The minister's handbag drama in Norway cost South African taxpayers more than R200 000.
Nkoana-Mashabane, who was on a state visit to that country earlier this month, refused to have her bag passed through an X-ray scanner at an airport in Oslo, the Mail & Guardian reported.
As a result, she missed her scheduled commercial flight to her next diplomatic engagement in Bulgaria. A private-charter executive jet, which cost R235 343, was then hired to transport her.
It was unclear what she was carrying in her handbag and why she was keen to avoid security screening.
The Democratic Alliance and the Freedom Front Plus expressed outrage over the incident.
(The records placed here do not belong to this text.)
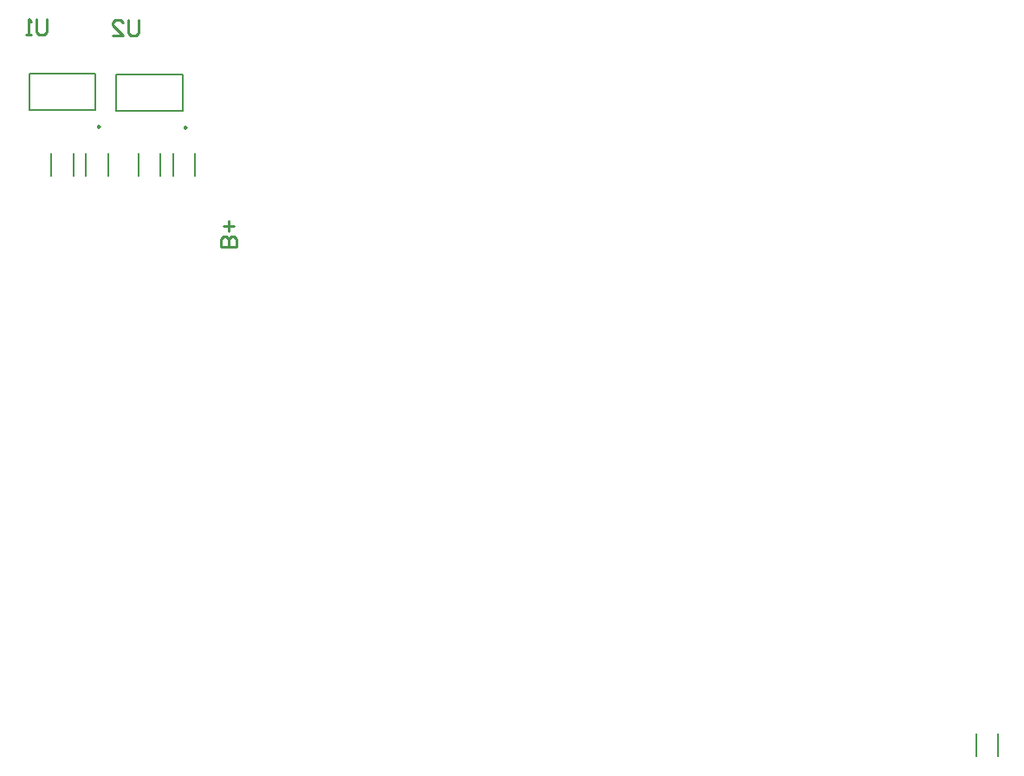
<source format=gbo>
G04*
G04 #@! TF.GenerationSoftware,Altium Limited,Altium Designer,21.1.1 (26)*
G04*
G04 Layer_Color=32896*
%FSLAX25Y25*%
%MOIN*%
G70*
G04*
G04 #@! TF.SameCoordinates,E5C8E51D-CC19-474A-A973-919B29290584*
G04*
G04*
G04 #@! TF.FilePolarity,Positive*
G04*
G01*
G75*
%ADD12C,0.00984*%
%ADD13C,0.01000*%
%ADD14C,0.00787*%
D12*
X-58130Y135039D02*
X-58868Y135466D01*
Y134613D01*
X-58130Y135039D01*
X-24705Y134665D02*
X-25443Y135092D01*
Y134239D01*
X-24705Y134665D01*
D13*
X-11329Y88795D02*
X-5331D01*
Y91794D01*
X-6330Y92794D01*
X-7330D01*
X-8330Y91794D01*
Y88795D01*
Y91794D01*
X-9329Y92794D01*
X-10329D01*
X-11329Y91794D01*
Y88795D01*
X-8330Y94793D02*
Y98792D01*
X-10329Y96793D02*
X-6330D01*
X-43151Y175882D02*
Y170884D01*
X-44151Y169884D01*
X-46150D01*
X-47150Y170884D01*
Y175882D01*
X-53148Y169884D02*
X-49149D01*
X-53148Y173883D01*
Y174883D01*
X-52148Y175882D01*
X-50149D01*
X-49149Y174883D01*
X-78551Y176282D02*
Y171284D01*
X-79551Y170284D01*
X-81550D01*
X-82550Y171284D01*
Y176282D01*
X-84549Y170284D02*
X-86549D01*
X-85549D01*
Y176282D01*
X-84549Y175283D01*
D14*
X287697Y-107480D02*
X287697Y-98819D01*
X279232Y-107480D02*
X279232Y-98819D01*
X-54823Y115945D02*
Y124606D01*
X-63287Y115945D02*
Y124606D01*
X-68209Y115945D02*
Y124606D01*
X-76673Y115945D02*
Y124606D01*
X-59597Y141506D02*
Y155305D01*
X-85207D02*
X-59597D01*
X-85207Y141506D02*
Y155305D01*
Y141506D02*
X-59597D01*
X-34744Y115945D02*
Y124606D01*
X-43209Y115945D02*
Y124606D01*
X-21358Y115945D02*
Y124606D01*
X-29823Y115945D02*
Y124606D01*
X-26171Y141132D02*
Y154931D01*
X-51781D02*
X-26171D01*
X-51781Y141132D02*
Y154931D01*
Y141132D02*
X-26171D01*
M02*

</source>
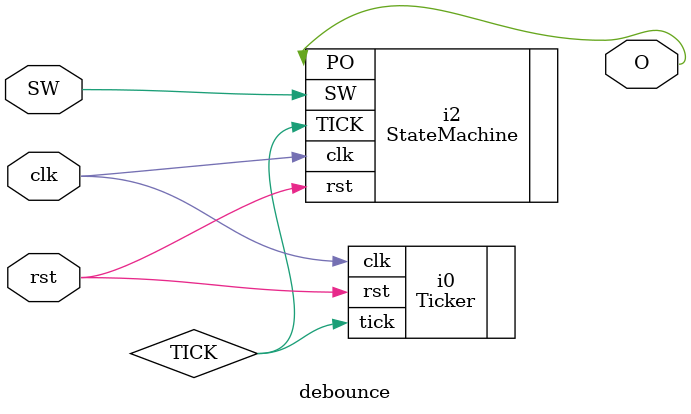
<source format=v>
`timescale 1ns / 1ps
/****************************** C E C S  4 6 0 ******************************
 * 
 * File Name:  debounce.v
 * Project:    Project_1
 * Designer:   Mark Aquiapao
 * Email:      markaquiapao@gmail.com
 * Rev. No.:   Version 1.0
 * Rev. Date:  Feb 12, 2018 
 *
 * Purpose: This module is used to create a digital filter to remove any 
 * transitions that are less than 20 ms caused from a mechanical switch.
 ****************************************************************************/
module debounce(clk, rst, SW, O);

    // Declare Inputs and Outputs
    input 			clk, rst, SW;
    output wire 	O;
    wire 			TICK;
    
    // Instantiate Ticker and State Machine
    Ticker 			i0(.clk(clk), .rst(rst), .tick(TICK));
    StateMachine 	i2(.clk(clk), .rst(rst), .SW(SW), .TICK(TICK), .PO(O));


endmodule

</source>
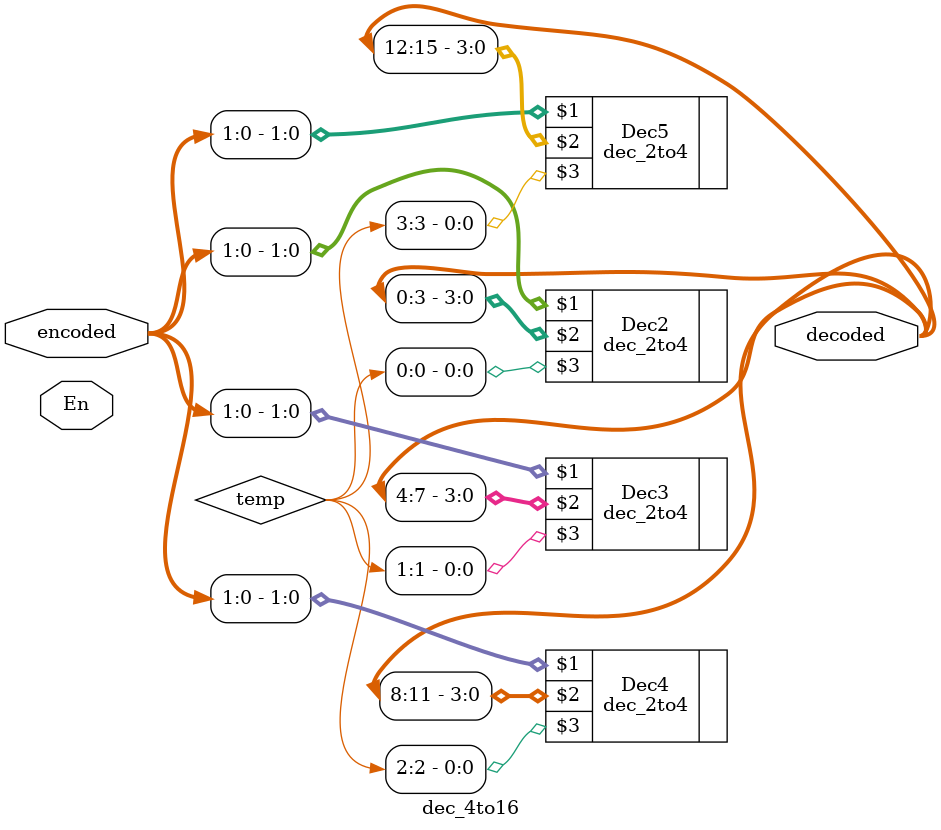
<source format=v>
module dec_4to16 (input En, input [3:0] encoded , output [0:15] decoded);

  wire [0:3] temp;

    dec_2to4 Dec1 (encoded[3:2], T[0:3], En);
    dec_2to4 Dec2 (encoded[1:0], decoded[0:3], temp[0]);
    dec_2to4 Dec3 (encoded[1:0], decoded[4:7], temp[1]);
    dec_2to4 Dec4 (encoded[1:0], decoded[8:11], temp[2]);
    dec_2to4 Dec5 (encoded[1:0], decoded[12:15], temp[3]);

endmodule

</source>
DA spokesperson Lindiwe Mazibuko said Nkoana-Mashabane should pay back the money out of her own pocket.
"Yet again, ordinary South Africans have had to foot the bill for the vanity and excesses of those who are meant to be public servants.
"Government ministers should be subject to the same security regulations as every other airline passenger, and there should be no provision that allows members of the executive to bill the public for their superiority complexes."
The DA also wanted her to reimburse her department for the cost of the flight she missed, as it resulted in her missing the meeting in Bulgaria.
"It is time for members of our government to understand that they are not more important than the citizens they serve," Mazibuko said in a statement.
"The handbag incident underscores just how out of touch this government is with the economic realities of the majority of South Africans."
FF Plus spokesperson Corné Mulder said the minister could have handled the situation differently.
"It is absurd that South Africa has to waste money because the minister insisted on her right to diplomatic immunity," he said in a statement.
"She could have seen to it that her political counterpart in Oslo was contacted immediately to resolve the situation."
She should have allowed her handbag through the scanner so as to not miss her flight, said Mulder.
He asked why the South African embassy in Oslo had not made prior arrangements to prevent the "embarrassing and expensive" situation.